Researchers Develop Model to Digitally Replicate All Materials in the World

A group of scientists from EPFL has set itself the towering target of constructing the largest-ever database that digitizes the visual appearance of all natural and synthetic materials in the world.

Digitize a butterfly wing. (Image credit: 2019 EPFL Alain Herzog)

Is it feasible to digitally simulate how light shines off silk, the structure of fabrics, plastics, and stones, or the kaleidoscope of colors on butterfly wings? A group of scientists at EPFL’s Realistic Graphics Lab, led by Wenzel Jakob, has been creating computer models to perform exactly this. Their process starts by carefully digitizing any material on which they can place their hands, using an advanced machine known as a gonio-photometer.

Imagine capturing a picture of a car on a sunny day: the picture will only capture its appearance for that particular perspective and illumination, but it cannot reveal how the same car would appear from another perspective later in the evening.

Unlike a camera, a gonio-photometer quantifies the light reflected by a material at various angles, capturing the fundamental nature of what offers the car’s painted surface its special appearance: pearlescent, shiny, faded, metallic, and so on.

The resultant data is much more abundant when compared to a single photograph and can be employed to produce photorealistic computer images of objects formed from those same materials within arbitrary virtual scenes.

The group at EPFL, headed by Professor Wenzel Jakob, investigates how light interacts with different materials in order for this process to be replicated in a software simulation.

Our goal is to put together a very comprehensive library of materials—not just to recreate them, but also to understand mathematically what makes them look the way that they do.

Wenzel Jakob, Realistic Graphics Lab, EPFL

The scientists aim to digitize samples ranging from a sheet of paper and a piece of plastic from a pen to a butterfly wing and even a piece of fabric from a Darth Vader dress. “This kind of material data is invaluable in areas like architecture, computer vision, or the entertainment industry. We’ve recently started working with Weta Digital and Industrial Light & Magic, who make movies like Avatar and Star Wars,” he stated further.

Creating Images that Look Like the Real Thing

The gonio-photometer is a remarkable machine with a length of about 5 m. It is made to run in a room, where the walls are covered with black cloth to absorb the light reflected by the sample being examined. The sample is positioned in the middle of the device, where it is examined from the tip of a robotic arm that rotates with a speed of up to 3 m per second so that measurements can be obtained quickly for several configurations.

A conventional camera only records red, green and blue color information that is visible to the human eye. We instead use a spectrometer that records hundreds of wavelengths throughout the entire visual spectrum, extending even to UV and infrared. That wealth of data provides us with much more information about a material that enables us to simulate its appearance extremely precisely.

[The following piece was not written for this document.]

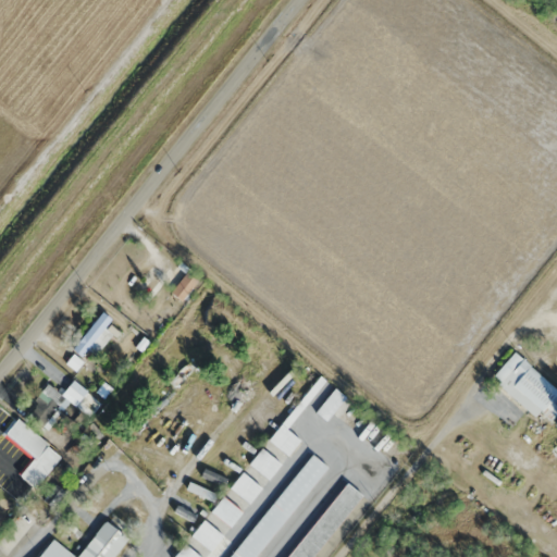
[(170,292),(181,301),(199,281),(188,271),(170,292)]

Wenzel Jakob, Realistic Graphics Lab, EPFL

The group has created a new algorithm that takes complete control of the gonio-photometer to just capture a small subset of an impossibly large 4D space, allowing materials to be digitized much more quickly than before.

In addition, Jakob’s team creates the Mitsuba Renderer, an extensively used open-source software platform that reproduces light computationally to develop photorealistic images of virtual worlds. The obtained data enables these simulations to currently realize an exceptional level of accuracy.